With such disgust comes impeccable outsider credentials. Raised in an Army family, Olley didn't actually live in Britain until he was 18. Heading for Nottingham to study photography, he hooked up with guitarist Sam Hempton, drummer Chris Davies and keyboardist James Flower, later recruiting bassist Paul Douglas. A love of Nirvana and the Pixies was a given, as was a fondness for the disorientation experiments of Sonic Youth and Spacemen 3, but there's a song on their latest album called "Sawn Off Metallica T-Shirt" ("Got a really fucking stupid haircut / got a backseat for a bed") that comes nearer to tapping their roots.
"Rock. Metal." sighs Olley. "I was like that when I was 16 - pissed up, going to festivals ... you know that person you always see with the heavy metal t-shirt, lying in the mud with a bottle of cider and their missing the band they came to see? That was me."

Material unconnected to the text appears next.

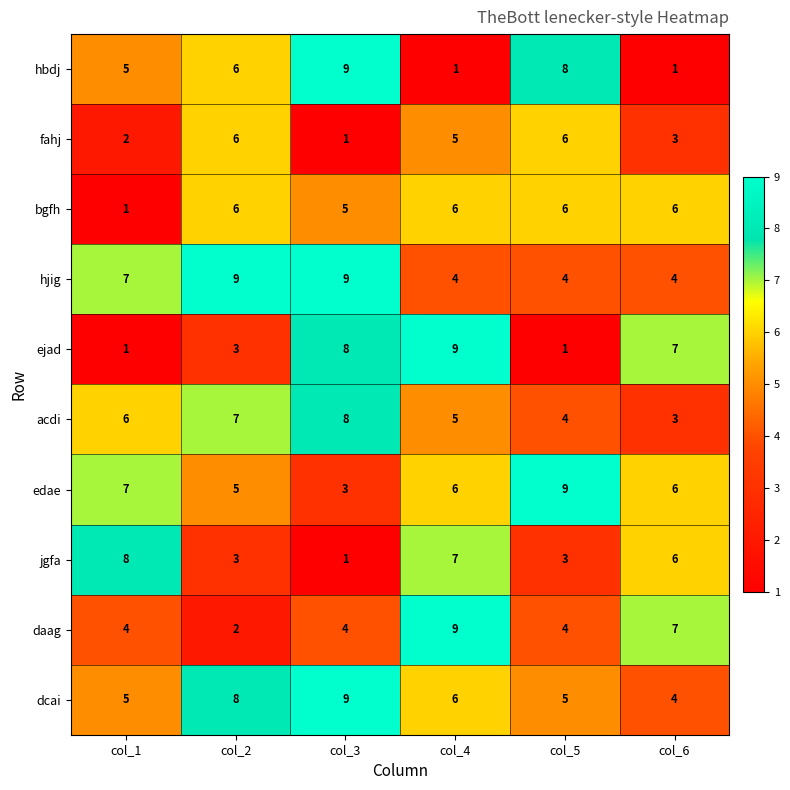

At how many categories does at least one series exceed 6?

6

The first band he saw were Iron Maiden, but they still see their understanding of repetition and "no guitar solos" as dance-influenced, another strand of their culture. "I don't know why we got compared to Pink Floyd" sighs Chris, recalling the Wish You Were Here references of their early days. "When I think of Pink Floyd, I think of Dave Gilmour's endless meandering guitar fills. It's like the soundtrack to an airshow on Sunday afternoon TV."
More like the soundtrack to an aircrash. "It never really dawned on me how many references to death there were on this record until we finished it." says Chris, musing over the ironic "Ten Places To Die", or the suicidal "One Easy Ship Away". "If anyone spent time with us, they'd realise we're not morbid. It's actually quite a positive record - a lot of songs are protest songs, and that's a good thing."
The Closer I Get was, the singer states, an easier album for the band to make than The Things We Make, where personality clashes ruled.
"People say it's a good thing there's some internal tension." says Olley, wryly. "But what we've learned to do is to tolerate each other a lot more. It comes from five people having a really strong idea of what we don't want to do." He laughs. "It's like a quest to find out what we do want to do. Then fill in the gaps left by other bands."